Tanzania will achieve its economic growth forecast of 5 percent in 2009 thanks to tourism receipts and a rise in the value of its agricultural exports, central bank governor Benno Ndulu said on Monday. Tanzania, the second largest economy in the five-nation East African Community, is forecasting a slowdown in growth this year from 2008's 7.4 percent due to the impact of the global slump.
"We are on course (to reach 5 percent). We looked at what's happening in tourism, we looked at what happened on the side of agricultural exports, and it was good," Ndulu told Reuters. Hotels and lodges on the country's main tourism circuits had posted good occupancy rates in July, August and early September - a crucial time for the market - despite the global slowdown.
Ndulu said a bumper cotton crop had also helped offset the commodity's weaker price on the international market. Along with cotton, Tanzania's main agricultural exports are tea, coffee, tobacco, sisal and cashew nuts. "Traditional exports this year have reached close to $490 million, July to July, which is significantly higher than it has been in the last three or four years," Ndulu said.

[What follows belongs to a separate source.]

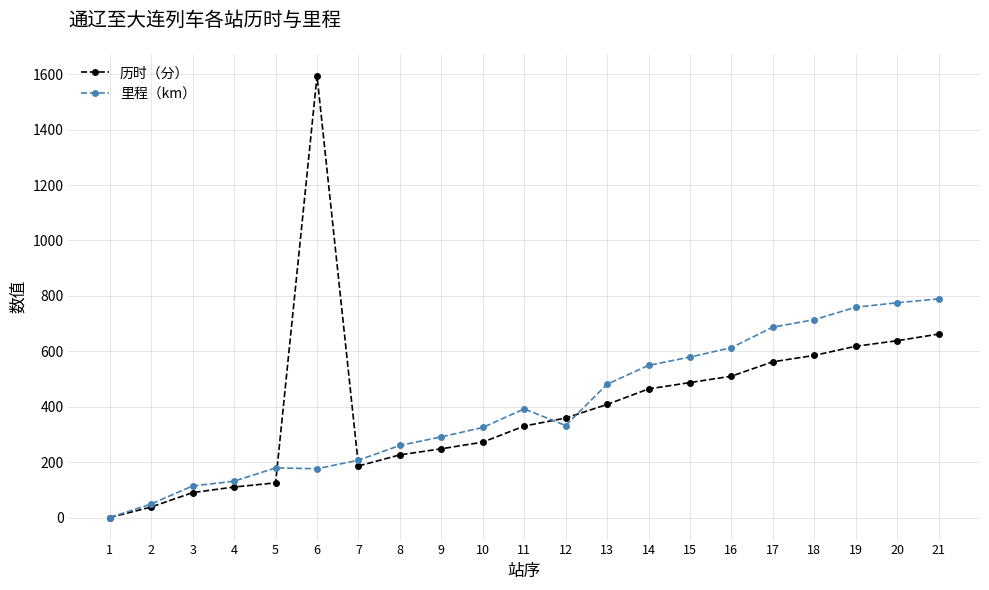

Does the chart display data point markers on the line(s)?

Yes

Those exports earned the country $281.9 million over the same period a year earlier, according to central bank figures. Ndulu said tourism, gold exports, manufacturing and charges levied trade goods passing through its port at Dar es Salaam had been the other important earners for the Tanzanian economy.
He said inflation, at 10.9 percent in July, was high. But a review of the composition of the basket used to measure inflation would help tame the rate, he said, adding that food's weighting would be cut to about 42 or 43 percent from 55.7 percent.
"I can't be happy with the inflation not being in the low single digits. With revision, that will be in single digits. We hope that from October or November, the new numbers will start being operative," he said. Mining, which saw a slide in new investments due to the global financial slowdown, was starting to stir again as the crisis was bottoming out, Ndulu said.
"As the prices of these key mineral commodities start to strengthen again, we will see those (investors come) back," he said, adding that interest rates were also stabilising. The interbank overnight rate was about 1 percent average while the weighted average treasury bills of all maturities bill stood at 4.7 percent.
"They (T-bill yields) are probably going to stay within the range of anything between 4.7 and 5 or 6 (percent) for quite a while," Ndulu said, adding that targeted measures in the money markets had helped liquidity. "We took an easy position on liquidity which has meant that banks have more liquidity now than they would have if they are competing effectively for these instruments."
Tanzania is reviewing its rules to allow some foreign investment in treasury bills, which are not open to outsiders. "The basic philosophy is do this gradually and make sure you don't open up your small market to high volatility from some of these instruments, particularly hedge-funds that move in and out," he said. "That's really the part that we worry about."